Iran and the Bomb
I'm following the news about Iran's nuclear weapons development program with considerable trepidation. It appears that the European Union's attempt to limit Iran's capacity to develop and deploy nuclear weapons has met with very limited success.
In fact, the Europeans last week agreed to provide Iran with light water reactors and other goodies, which may well enhance Iran's nuclear weapons capabilties. In exchange, Europe obtained an inspection regime which may prove to be quite ineffective and declared any military options beyond consideration. That may well be the case for old Europe. As the applause dies down in London, Paris and Berlin, though, we still need to ask the hard question.

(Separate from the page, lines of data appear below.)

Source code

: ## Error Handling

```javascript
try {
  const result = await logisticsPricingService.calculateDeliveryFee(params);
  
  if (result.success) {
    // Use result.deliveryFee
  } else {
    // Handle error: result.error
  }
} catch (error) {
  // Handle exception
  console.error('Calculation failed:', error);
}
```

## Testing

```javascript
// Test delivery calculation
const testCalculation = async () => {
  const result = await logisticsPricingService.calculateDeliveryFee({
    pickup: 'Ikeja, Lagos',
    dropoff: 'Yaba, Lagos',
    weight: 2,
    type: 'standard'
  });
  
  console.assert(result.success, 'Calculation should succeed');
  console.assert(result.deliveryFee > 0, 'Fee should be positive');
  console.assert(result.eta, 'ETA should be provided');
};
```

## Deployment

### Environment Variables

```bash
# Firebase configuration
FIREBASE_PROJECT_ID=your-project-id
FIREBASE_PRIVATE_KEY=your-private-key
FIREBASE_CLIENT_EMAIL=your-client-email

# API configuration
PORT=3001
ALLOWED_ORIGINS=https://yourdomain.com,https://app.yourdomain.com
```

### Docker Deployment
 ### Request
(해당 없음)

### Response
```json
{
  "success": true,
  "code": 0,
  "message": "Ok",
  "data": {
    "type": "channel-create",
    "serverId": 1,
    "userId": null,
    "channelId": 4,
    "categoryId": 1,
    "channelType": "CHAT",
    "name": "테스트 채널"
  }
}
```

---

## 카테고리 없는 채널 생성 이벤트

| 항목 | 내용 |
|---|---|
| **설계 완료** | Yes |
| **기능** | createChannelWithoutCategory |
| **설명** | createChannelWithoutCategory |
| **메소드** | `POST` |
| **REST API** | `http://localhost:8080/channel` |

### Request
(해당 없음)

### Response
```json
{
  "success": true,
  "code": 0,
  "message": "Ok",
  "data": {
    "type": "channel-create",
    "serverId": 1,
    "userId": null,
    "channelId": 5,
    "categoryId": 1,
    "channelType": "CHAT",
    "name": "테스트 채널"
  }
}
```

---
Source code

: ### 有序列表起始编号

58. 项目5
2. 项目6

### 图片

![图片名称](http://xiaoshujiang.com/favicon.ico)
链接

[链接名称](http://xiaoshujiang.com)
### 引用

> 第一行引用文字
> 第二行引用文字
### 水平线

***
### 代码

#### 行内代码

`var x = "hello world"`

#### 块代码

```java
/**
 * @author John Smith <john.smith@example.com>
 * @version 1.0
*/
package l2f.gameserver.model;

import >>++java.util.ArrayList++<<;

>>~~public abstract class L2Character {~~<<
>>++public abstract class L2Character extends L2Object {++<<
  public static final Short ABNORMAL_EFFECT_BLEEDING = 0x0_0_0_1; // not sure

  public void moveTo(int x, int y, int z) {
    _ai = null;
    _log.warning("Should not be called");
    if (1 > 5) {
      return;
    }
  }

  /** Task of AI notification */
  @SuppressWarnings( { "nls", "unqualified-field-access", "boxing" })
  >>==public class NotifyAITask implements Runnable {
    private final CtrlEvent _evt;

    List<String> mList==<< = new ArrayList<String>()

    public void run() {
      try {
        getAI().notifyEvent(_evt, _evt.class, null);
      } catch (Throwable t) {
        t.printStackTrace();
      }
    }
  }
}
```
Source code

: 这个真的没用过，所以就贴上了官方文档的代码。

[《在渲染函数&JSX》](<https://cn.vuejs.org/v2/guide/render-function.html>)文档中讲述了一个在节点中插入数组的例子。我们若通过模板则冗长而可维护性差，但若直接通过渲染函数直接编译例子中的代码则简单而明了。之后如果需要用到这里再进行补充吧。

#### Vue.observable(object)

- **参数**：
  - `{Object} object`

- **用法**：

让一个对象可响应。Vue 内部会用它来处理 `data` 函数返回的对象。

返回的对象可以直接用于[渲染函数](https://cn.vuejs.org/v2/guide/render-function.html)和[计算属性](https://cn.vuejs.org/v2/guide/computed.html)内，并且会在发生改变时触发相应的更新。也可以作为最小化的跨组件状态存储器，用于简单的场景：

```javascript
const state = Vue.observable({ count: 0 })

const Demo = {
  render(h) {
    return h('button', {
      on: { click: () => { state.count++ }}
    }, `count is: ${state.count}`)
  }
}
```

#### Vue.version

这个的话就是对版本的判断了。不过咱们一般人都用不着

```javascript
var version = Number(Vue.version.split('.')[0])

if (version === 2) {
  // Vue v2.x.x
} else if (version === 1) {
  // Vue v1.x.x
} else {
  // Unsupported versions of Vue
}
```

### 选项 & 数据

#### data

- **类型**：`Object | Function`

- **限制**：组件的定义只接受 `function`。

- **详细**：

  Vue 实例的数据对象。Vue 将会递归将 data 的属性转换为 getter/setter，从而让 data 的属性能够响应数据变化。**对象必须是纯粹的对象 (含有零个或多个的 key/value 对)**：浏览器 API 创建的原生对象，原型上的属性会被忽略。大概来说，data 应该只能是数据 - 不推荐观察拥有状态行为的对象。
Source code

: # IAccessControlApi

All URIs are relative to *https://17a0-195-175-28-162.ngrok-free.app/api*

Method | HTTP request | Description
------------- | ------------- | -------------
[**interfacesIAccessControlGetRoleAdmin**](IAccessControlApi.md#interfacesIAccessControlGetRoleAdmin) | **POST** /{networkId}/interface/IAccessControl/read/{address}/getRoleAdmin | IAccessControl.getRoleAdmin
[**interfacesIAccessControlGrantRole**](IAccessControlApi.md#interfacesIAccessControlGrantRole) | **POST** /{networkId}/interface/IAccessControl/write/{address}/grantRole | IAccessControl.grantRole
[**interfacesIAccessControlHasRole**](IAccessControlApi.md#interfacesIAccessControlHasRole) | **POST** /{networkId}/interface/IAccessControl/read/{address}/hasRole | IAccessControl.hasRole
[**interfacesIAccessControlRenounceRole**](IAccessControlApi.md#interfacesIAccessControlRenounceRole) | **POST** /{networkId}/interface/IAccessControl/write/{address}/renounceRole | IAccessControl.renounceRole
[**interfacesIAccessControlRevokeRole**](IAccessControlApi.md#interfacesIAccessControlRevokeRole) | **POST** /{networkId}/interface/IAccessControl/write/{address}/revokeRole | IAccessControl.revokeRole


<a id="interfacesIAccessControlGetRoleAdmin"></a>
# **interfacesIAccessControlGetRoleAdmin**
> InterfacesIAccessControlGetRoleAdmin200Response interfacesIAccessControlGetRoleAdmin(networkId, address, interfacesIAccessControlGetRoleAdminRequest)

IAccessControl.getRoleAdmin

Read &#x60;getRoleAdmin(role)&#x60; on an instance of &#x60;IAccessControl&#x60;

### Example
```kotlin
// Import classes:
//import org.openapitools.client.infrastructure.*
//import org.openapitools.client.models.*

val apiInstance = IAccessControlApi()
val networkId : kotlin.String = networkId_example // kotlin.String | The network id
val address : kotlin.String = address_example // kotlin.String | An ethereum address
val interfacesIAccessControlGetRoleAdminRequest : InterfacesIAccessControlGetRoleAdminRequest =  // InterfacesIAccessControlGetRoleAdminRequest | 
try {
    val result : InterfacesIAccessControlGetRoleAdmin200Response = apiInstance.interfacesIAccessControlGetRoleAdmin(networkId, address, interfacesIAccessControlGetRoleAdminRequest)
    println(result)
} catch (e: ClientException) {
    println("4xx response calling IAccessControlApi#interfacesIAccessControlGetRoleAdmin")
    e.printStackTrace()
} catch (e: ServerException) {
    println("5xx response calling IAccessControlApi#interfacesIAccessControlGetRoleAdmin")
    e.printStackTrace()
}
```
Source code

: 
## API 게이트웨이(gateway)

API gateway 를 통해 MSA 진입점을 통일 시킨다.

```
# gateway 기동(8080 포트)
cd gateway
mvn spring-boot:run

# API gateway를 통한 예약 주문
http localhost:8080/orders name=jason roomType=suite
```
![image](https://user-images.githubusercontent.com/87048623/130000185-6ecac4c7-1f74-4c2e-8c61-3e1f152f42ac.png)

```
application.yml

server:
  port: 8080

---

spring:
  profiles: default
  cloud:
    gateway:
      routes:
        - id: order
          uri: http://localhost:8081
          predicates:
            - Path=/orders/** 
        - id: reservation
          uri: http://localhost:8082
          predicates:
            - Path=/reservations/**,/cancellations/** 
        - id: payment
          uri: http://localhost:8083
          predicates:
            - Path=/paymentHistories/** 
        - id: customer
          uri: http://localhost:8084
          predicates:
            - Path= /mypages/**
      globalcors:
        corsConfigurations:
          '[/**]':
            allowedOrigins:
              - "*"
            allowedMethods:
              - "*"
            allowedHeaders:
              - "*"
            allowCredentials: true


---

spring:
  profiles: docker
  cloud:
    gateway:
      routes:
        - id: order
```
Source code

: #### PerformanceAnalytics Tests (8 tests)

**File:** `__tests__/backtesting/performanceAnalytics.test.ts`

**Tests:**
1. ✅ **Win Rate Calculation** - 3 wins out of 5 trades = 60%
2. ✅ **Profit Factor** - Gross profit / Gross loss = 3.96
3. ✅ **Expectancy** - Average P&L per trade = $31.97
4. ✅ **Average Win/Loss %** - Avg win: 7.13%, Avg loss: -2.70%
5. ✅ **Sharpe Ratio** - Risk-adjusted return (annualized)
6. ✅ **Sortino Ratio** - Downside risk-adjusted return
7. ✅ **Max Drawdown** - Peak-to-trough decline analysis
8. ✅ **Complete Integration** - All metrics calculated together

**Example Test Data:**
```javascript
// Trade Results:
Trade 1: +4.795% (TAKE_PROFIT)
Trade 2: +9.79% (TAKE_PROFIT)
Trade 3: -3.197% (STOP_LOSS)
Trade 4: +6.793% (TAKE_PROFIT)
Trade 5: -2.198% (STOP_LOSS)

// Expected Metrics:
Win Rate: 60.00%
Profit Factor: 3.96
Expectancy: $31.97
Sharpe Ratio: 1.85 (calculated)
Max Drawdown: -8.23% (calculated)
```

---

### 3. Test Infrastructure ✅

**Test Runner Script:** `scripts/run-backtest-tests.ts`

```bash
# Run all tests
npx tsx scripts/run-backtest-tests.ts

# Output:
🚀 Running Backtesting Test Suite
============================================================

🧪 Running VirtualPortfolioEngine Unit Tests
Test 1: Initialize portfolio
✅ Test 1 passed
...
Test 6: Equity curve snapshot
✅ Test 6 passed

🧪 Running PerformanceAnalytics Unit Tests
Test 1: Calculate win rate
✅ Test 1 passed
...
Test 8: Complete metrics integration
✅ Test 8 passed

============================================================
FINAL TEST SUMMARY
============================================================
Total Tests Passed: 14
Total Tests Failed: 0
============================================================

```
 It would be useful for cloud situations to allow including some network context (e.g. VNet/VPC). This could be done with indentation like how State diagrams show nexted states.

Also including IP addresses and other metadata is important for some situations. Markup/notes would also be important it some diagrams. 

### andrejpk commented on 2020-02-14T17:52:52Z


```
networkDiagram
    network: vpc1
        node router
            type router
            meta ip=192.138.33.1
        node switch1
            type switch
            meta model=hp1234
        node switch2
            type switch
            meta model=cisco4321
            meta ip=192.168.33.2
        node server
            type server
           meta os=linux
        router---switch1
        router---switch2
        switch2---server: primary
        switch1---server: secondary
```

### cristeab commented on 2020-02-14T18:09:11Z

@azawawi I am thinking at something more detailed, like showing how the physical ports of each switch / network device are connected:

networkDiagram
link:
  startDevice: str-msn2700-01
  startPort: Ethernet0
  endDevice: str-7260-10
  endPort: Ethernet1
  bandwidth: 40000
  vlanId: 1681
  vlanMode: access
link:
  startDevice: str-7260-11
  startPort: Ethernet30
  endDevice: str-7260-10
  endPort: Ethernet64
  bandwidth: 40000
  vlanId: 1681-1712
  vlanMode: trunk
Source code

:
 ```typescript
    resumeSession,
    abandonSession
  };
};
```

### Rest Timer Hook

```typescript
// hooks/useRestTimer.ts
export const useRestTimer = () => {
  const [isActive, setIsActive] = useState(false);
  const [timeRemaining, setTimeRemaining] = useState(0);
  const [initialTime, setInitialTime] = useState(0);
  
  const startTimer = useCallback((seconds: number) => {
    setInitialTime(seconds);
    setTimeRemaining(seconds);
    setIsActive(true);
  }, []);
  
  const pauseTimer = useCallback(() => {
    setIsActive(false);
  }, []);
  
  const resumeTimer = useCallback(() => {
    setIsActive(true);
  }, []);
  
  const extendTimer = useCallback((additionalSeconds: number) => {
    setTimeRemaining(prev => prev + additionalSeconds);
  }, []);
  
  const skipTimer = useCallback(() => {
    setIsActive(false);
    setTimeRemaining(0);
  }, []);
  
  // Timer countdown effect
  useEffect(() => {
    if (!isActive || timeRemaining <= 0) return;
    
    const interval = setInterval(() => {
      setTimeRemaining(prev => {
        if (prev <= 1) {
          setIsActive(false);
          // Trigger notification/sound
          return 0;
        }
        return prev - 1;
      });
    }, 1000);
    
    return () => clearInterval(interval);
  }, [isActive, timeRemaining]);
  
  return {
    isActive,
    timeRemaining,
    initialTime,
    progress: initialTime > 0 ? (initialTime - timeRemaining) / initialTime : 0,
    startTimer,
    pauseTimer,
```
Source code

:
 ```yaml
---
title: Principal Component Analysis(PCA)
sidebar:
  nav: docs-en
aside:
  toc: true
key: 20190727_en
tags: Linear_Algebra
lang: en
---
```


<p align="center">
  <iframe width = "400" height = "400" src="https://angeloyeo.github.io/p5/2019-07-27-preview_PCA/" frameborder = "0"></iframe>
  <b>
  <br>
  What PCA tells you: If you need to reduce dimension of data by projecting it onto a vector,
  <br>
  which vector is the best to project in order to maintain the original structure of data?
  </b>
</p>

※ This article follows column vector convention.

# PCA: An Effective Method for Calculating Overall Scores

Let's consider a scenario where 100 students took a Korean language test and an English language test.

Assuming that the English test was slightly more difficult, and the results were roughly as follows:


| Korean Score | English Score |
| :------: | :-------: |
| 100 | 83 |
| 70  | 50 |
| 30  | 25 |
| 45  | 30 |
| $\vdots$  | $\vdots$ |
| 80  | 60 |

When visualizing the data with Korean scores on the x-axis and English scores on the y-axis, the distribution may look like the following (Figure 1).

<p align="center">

That question is what will the Israeli government do? Is Israel prepared to allow Iran to possess nuclear weapons? Israel is well aware that the Iranians have not renounced the right to enrich uranium, a necessary pre-condition to the production of atomic weapons. They know that much of Iran's nuclear weapons program is clandestine in nature and therefore not readily monitored. Ominously, Iran continues to develop the necessary missile technology to enable them to launch a first strike against the hated Jewish state.
I can't imagine that the world's only Jewish government is prepared to take the risk of an Islamofascist regime acquiring the ability to obliterate whole cities in Israel. "Never again" means just that.
Nor is it likely that Iran's lust for the bomb could evolve into a Middle Eastern version of the Cold War's "mutual assured destruction" doctine. Radical Islam covets suicidal terrorist martyrdom as a spiritual good and (from what I understand) views it as a compelling moral obligation when dealing with Israel. Accordingly, they are not akin to the American and Russian "rational actors," on which the Cold War nuclear standoff depended.
We may shortly be perceiving the war in Iraq as a side show in a broader Middle Eastern battle. Another good reason to pray, if you ask me.